Lejos del río abstracto y mental
de Heráclito, el río de María Laura tiembla, se hace barro, remo, sombra,
sangre, tierra. Lejos del río apático e insensible del griego, el río de María
Laura tiene todas las pasiones adentro. Sufre, goza, late, vibra, huye, duele,
se queja, ríe, huele. Lejos del río de Heráclito pero cerca, el río de María
Laura, quizá sobre todas las cosas, el río piensa. El río es una lengua de agua
que habla pero es también una lava roja que piensa. Y como el río de Heráclito,
el río de María Laura, su pensamiento, fluye, cambia, siempre, siempre ya es
otro.
Fundar un espacio, dijo alguien cuando aún
era joven, es también fundar una literatura. Y si bien la literatura de María
Laura ya había sido hermosamente fundada años atrás, restaba aún ponerle un
nombre, darle un color, un sitio a esa poética que, veíamos, se amasaba.

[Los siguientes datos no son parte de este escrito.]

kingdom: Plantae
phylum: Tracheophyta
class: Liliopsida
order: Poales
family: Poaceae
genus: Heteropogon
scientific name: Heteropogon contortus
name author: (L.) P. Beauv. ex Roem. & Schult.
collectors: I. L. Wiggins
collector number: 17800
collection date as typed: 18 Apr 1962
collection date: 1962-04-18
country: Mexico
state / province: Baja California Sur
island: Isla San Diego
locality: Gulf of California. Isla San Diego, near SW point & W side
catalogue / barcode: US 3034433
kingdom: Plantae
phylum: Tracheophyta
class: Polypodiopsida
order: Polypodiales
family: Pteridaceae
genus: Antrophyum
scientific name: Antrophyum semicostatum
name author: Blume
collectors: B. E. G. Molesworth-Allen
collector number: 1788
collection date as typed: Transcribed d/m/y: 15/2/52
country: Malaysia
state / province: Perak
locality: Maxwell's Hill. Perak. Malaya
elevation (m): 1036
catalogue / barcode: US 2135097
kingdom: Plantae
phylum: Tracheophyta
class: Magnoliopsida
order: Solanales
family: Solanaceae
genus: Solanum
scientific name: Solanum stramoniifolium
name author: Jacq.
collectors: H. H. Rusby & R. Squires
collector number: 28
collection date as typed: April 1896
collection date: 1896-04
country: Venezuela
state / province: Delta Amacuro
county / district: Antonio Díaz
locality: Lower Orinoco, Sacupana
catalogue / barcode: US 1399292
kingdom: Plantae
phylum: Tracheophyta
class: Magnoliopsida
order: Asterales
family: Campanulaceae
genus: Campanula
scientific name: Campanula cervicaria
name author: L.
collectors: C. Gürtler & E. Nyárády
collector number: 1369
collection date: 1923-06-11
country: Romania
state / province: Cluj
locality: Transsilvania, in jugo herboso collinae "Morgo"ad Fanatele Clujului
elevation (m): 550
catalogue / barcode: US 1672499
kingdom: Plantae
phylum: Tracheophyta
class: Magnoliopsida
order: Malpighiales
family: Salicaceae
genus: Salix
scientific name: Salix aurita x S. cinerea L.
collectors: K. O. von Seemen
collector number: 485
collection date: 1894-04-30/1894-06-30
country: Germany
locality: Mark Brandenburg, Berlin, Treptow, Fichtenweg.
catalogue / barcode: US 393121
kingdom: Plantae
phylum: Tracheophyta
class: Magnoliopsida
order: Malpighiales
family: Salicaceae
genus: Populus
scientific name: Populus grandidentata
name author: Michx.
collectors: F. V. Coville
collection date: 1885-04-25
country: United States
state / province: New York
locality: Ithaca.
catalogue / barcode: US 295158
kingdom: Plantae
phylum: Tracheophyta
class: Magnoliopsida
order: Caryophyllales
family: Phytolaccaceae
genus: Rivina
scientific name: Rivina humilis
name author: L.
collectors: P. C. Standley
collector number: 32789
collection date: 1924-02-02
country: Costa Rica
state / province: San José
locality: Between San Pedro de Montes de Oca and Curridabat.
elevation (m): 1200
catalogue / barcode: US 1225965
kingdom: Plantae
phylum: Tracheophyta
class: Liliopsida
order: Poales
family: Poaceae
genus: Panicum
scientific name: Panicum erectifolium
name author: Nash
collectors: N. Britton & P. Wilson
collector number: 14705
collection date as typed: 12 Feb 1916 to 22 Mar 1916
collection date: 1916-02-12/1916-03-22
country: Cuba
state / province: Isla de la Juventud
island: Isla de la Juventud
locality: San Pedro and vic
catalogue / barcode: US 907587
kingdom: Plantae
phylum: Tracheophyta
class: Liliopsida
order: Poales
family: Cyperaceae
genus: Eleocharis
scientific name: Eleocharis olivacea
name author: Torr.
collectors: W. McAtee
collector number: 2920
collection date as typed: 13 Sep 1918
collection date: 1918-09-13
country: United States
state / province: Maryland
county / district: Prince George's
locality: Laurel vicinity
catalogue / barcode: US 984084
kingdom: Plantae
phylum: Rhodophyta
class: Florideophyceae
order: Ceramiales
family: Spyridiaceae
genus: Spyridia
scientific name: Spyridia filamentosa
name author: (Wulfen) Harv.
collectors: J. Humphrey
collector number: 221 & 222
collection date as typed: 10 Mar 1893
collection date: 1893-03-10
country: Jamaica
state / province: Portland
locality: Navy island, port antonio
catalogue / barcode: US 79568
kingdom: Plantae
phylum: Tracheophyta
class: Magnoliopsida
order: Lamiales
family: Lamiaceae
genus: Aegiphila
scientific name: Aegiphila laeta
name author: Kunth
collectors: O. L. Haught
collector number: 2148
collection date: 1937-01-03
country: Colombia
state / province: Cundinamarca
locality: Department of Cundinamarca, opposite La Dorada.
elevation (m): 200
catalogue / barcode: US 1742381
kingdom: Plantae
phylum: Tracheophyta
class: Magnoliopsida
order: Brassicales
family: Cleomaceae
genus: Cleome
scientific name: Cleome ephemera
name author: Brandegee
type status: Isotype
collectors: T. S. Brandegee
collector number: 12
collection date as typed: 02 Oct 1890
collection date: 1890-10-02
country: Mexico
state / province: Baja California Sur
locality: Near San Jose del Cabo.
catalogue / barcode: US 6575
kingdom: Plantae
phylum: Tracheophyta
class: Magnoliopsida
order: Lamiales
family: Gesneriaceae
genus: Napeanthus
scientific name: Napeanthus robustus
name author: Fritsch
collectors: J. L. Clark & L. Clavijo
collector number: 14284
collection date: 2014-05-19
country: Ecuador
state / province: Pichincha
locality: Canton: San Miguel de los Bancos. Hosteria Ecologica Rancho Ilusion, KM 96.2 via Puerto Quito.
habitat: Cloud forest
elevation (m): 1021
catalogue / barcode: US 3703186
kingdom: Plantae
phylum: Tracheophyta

Ese
nombre es el río. Perdón. Ese nombre es un río. El Río de la Plata , pero también, a no
dudarlo, el río de La Plata. Que
no es lo mismo. Porque si el libro se toma el trabajo, o el respiro, de dar los
nombres propios de una cultura, esos nombres son los de La Plata (la Gran Omisión debe ser leída
como homenaje). Las diagonales, las plazas, los museos y los jacarandaes
también.
Pero fundar un espacio, agregaría, es
también, si se sabe usar, como lo hizo Saer, como lo hizo Rulfo, como lo hace
María Laura, fundar un espacio, digo, es también fundar una lengua. La lengua
del río. Es buscarle a los terrones de mundo uno, uno que hable por mí, uno que
me piense. Y el río de María Laura habla. Transformándose habla. Haciéndose
metáfora de todo habla. El río-escritura, el río-genocidio, el río-aula, el
río-mujer. Todo es río. Todo es imperfecto, sucio y movedizo. Todo parece estar
y sin embargo. Todo parece quedarse y sin embargo. Todo parece moverse y sin
embargo.
Un río, un libro. Una novela que debe ser
incluida (leída a la luz) en la serie de novelas que piensan la dictadura, la
escritura, pero también una novela, y esta frase debería llevar tilde, que
debiera leerse en la serie de novelas que piensan la vida en el aula, en la
escuela quiero decir, y estas novelas no abundan. Una profesora joven aún que
no sabe qué hacer con sus clases pero hace, que descree de casi todo pero
enseña casi como un rezo, que querría mandar todo a la basura pero representa
una obra de teatro con sus alumnos y juega, y los junta. Como se ve: siempre
que hay agua espesa, hay un remo.
La
sangre derramada es la tercer obra de ficción de Fernández Berro. Hace unos
años nomás abría sus puertas con una novela sorprendente a la que llamó El camino de las hormigas (2005; De la
flor). Ya allí aparece otra metáfora de lo mismo que metaforiza el río: el
movimiento, la imposibilidad de fijar sentidos, la degradación como esencia, la
corrosión incesante como clima. Luego publicó un libro de prosas al que llamó Mujer que viene (2009; Al margen). El
movimiento, el devenir, no viene del todo, como vemos, pero se mueve, se
anuncia. En ese segundo libro brutal, Fernández Berro usó la tinta para dejarse
caer. Es su libro más bestial. Fue su respuesta al llamado de lo salvaje.
Hace poco apareció en las librerías una
nueva novela. Esta vez se llamó La sangre
derramada (2011; Babel), y ya sospechamos que este río que no es ni de Saer
ni de Heráclito, este río que nació más lúbrico que puro, más descastado (sin
casta ni castidad) que confortable, sospechamos que este río que nació con la
sensualidad de un cuerpo remando, con viento y deseo arriba, con muertos viejos
abajo, este río imperfecto que piensa, suponemos, digo, que este río que nos
nada, difícilmente deje ya caer las anclas.
Hermoso, profundo texto. Excelente presentación de la novela. Muy bueno.